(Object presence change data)
----

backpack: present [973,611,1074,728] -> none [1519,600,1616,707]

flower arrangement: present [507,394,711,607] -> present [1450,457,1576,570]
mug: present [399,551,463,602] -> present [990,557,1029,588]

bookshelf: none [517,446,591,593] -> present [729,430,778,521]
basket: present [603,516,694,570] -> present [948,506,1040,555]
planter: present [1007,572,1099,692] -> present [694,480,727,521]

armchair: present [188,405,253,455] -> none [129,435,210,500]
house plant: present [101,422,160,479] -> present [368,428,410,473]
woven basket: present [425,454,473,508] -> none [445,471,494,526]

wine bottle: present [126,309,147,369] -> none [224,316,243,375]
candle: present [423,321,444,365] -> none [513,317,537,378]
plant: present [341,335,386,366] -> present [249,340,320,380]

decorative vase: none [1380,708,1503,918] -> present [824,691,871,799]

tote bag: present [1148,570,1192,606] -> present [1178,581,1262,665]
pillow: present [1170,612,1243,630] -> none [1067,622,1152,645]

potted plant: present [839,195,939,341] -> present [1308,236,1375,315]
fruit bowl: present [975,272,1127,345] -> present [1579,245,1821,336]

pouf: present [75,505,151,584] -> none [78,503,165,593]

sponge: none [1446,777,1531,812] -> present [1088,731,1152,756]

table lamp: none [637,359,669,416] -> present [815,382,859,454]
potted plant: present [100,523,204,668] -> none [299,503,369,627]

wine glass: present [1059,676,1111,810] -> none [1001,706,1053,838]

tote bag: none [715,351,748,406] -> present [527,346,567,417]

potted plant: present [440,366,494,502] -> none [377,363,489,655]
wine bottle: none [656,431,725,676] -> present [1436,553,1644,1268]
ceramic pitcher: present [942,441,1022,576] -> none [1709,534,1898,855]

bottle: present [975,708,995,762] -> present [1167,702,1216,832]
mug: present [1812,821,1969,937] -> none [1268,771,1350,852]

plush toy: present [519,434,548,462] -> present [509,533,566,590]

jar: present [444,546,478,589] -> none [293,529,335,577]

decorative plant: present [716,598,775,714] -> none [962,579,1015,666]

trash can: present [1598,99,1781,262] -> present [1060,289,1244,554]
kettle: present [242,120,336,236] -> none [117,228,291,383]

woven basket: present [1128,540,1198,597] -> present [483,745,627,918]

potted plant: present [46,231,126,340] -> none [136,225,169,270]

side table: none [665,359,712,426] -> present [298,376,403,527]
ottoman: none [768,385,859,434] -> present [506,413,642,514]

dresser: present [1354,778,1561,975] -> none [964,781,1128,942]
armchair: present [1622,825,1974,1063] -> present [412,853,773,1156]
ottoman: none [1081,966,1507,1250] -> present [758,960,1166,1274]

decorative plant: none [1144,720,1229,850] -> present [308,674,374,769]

----

The problem
Look above and return each line of the records exactly, from the very first through the line with "trash can: present", both included.

Solution to the exercise
backpack: present [973,611,1074,728] -> none [1519,600,1616,707]

flower arrangement: present [507,394,711,607] -> present [1450,457,1576,570]
mug: present [399,551,463,602] -> present [990,557,1029,588]

bookshelf: none [517,446,591,593] -> present [729,430,778,521]
basket: present [603,516,694,570] -> present [948,506,1040,555]
planter: present [1007,572,1099,692] -> present [694,480,727,521]

armchair: present [188,405,253,455] -> none [129,435,210,500]
house plant: present [101,422,160,479] -> present [368,428,410,473]
woven basket: present [425,454,473,508] -> none [445,471,494,526]

wine bottle: present [126,309,147,369] -> none [224,316,243,375]
candle: present [423,321,444,365] -> none [513,317,537,378]
plant: present [341,335,386,366] -> present [249,340,320,380]

decorative vase: none [1380,708,1503,918] -> present [824,691,871,799]

tote bag: present [1148,570,1192,606] -> present [1178,581,1262,665]
pillow: present [1170,612,1243,630] -> none [1067,622,1152,645]

potted plant: present [839,195,939,341] -> present [1308,236,1375,315]
fruit bowl: present [975,272,1127,345] -> present [1579,245,1821,336]

pouf: present [75,505,151,584] -> none [78,503,165,593]

sponge: none [1446,777,1531,812] -> present [1088,731,1152,756]

table lamp: none [637,359,669,416] -> present [815,382,859,454]
potted plant: present [100,523,204,668] -> none [299,503,369,627]

wine glass: present [1059,676,1111,810] -> none [1001,706,1053,838]

tote bag: none [715,351,748,406] -> present [527,346,567,417]

potted plant: present [440,366,494,502] -> none [377,363,489,655]
wine bottle: none [656,431,725,676] -> present [1436,553,1644,1268]
ceramic pitcher: present [942,441,1022,576] -> none [1709,534,1898,855]

bottle: present [975,708,995,762] -> present [1167,702,1216,832]
mug: present [1812,821,1969,937] -> none [1268,771,1350,852]

plush toy: present [519,434,548,462] -> present [509,533,566,590]

jar: present [444,546,478,589] -> none [293,529,335,577]

decorative plant: present [716,598,775,714] -> none [962,579,1015,666]

trash can: present [1598,99,1781,262] -> present [1060,289,1244,554]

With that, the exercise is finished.